:: What is being asked ::
In the records below, find the line with "bajki dla dzieci" and the line with "Dzisiaj chciałam zaprosić". Print both exactly, along with every line between them, and no other line.

== Segment start ==

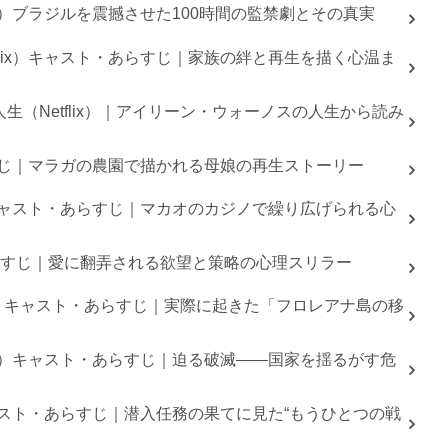
ix）ブラジルを震撼させた100時間の監禁劇とその真実
flix）キャスト・あらすじ｜家族の絆と再生を描く心温ま
生（Netflix）｜アイリーン・ウォーノスの人生から読み
あらすじ｜マラガの農園で描かれる母娘の再生ストーリー
x）キャスト・あらすじ｜マカオのカジノで繰り広げられる心
・あらすじ｜愛に翻弄される欲望と策略の心理スリラー
deo）キャスト・あらすじ｜実際に起きた「フロレアナ島の移
lix）キャスト・あらすじ｜迫る破滅――国家を揺るがす危
キャスト・あらすじ｜潜入任務の果てに見た“もうひとつの戦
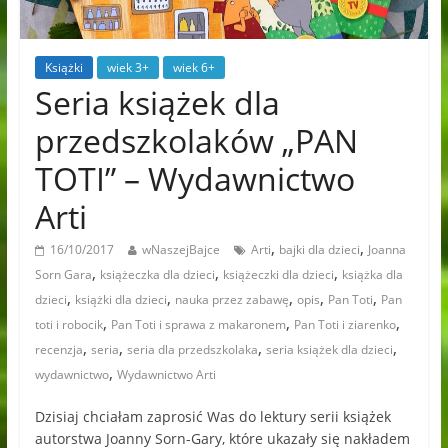
Książki
wiek 3+
wiek 6+
Seria książek dla
przedszkolaków „PAN
TOTI” – Wydawnictwo
Arti
,
,
16/10/2017
wNaszejBajce
Arti
bajki dla dzieci
Joanna
,
,
,
Sorn Gara
książeczka dla dzieci
książeczki dla dzieci
książka dla
,
,
,
,
,
dzieci
książki dla dzieci
nauka przez zabawę
opis
Pan Toti
Pan
,
,
,
toti i robocik
Pan Toti i sprawa z makaronem
Pan Toti i ziarenko
,
,
,
,
recenzja
seria
seria dla przedszkolaka
seria książek dla dzieci
,
wydawnictwo
Wydawnictwo Arti
Dzisiaj chciałam zaprosić Was do lektury serii książek
autorstwa Joanny Sorn-Gary, które ukazały się nakładem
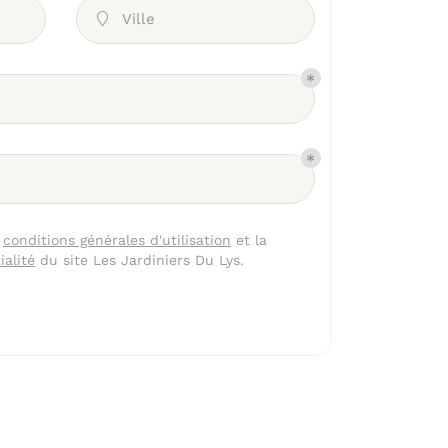
Ville

s
conditions générales d'utilisation
et la
ialité
du site
Les Jardiniers Du Lys
.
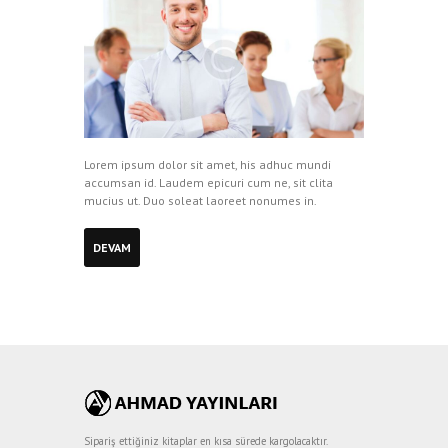
Lorem ipsum dolor sit amet, his adhuc mundi
accumsan id. Laudem epicuri cum ne, sit clita
mucius ut. Duo soleat laoreet nonumes in.
DEVAM
Sipariş ettiğiniz kitaplar en kısa sürede kargolacaktır.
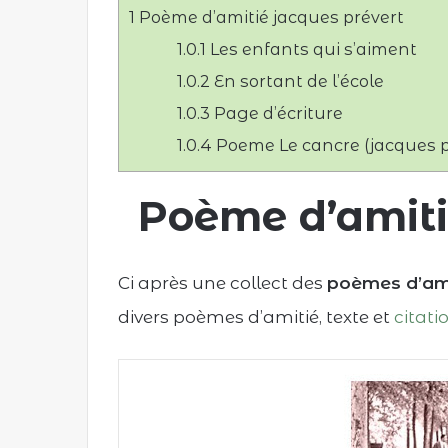
1
Poème d’amitié jacques prévert
u
n
1.0.1
Les enfants qui s’aiment
c
1.0.2
En sortant de l’école
o
1.0.3
Page d’écriture
u
r
1.0.4
Poeme Le cancre (jacques p
r
i
Poème d’amiti
e
l
Ci après une collect des
poèmes d’ami
divers poèmes d’amitié, texte et
citati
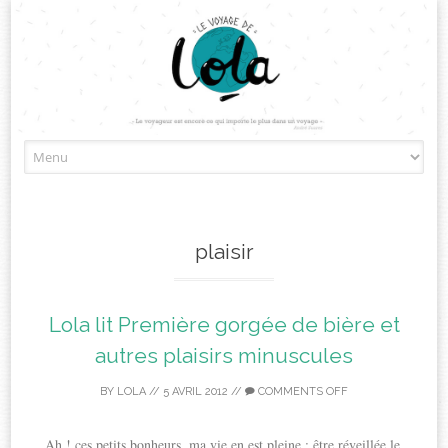
Skip
to
content
plaisir
Lola lit Première gorgée de bière et
autres plaisirs minuscules
BY
LOLA
//
5 AVRIL 2012
//
COMMENTS OFF
Ah ! ces petits bonheurs, ma vie en est pleine : être réveillée le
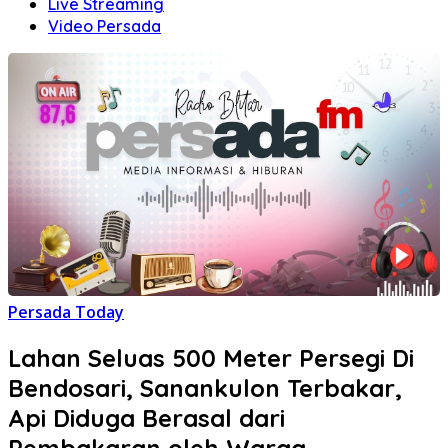
Live Streaming
Video Persada
Persada Today
Lahan Seluas 500 Meter Persegi Di
Bendosari, Sanankulon Terbakar,
Api Diduga Berasal dari
Pembakaran oleh Warga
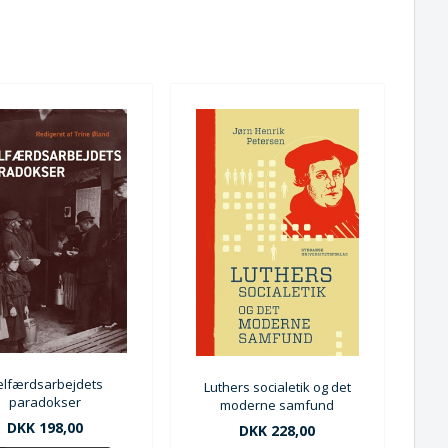
elfærdsarbejdets
Luthers socialetik og det
paradokser
moderne samfund
DKK 198,00
DKK 228,00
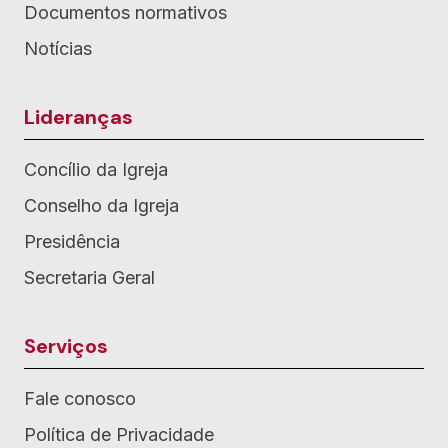
Documentos normativos
Notícias
Lideranças
Concílio da Igreja
Conselho da Igreja
Presidência
Secretaria Geral
Serviços
Fale conosco
Política de Privacidade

== Segment end ==

:: Finished task ::
bajki dla dzieci
Joanna
,
,
,
Sorn Gara
książeczka dla dzieci
książeczki dla dzieci
książka dla
,
,
,
,
,
dzieci
książki dla dzieci
nauka przez zabawę
opis
Pan Toti
Pan
,
,
,
toti i robocik
Pan Toti i sprawa z makaronem
Pan Toti i ziarenko
,
,
,
,
recenzja
seria
seria dla przedszkolaka
seria książek dla dzieci
,
wydawnictwo
Wydawnictwo Arti
Dzisiaj chciałam zaprosić Was do lektury serii książek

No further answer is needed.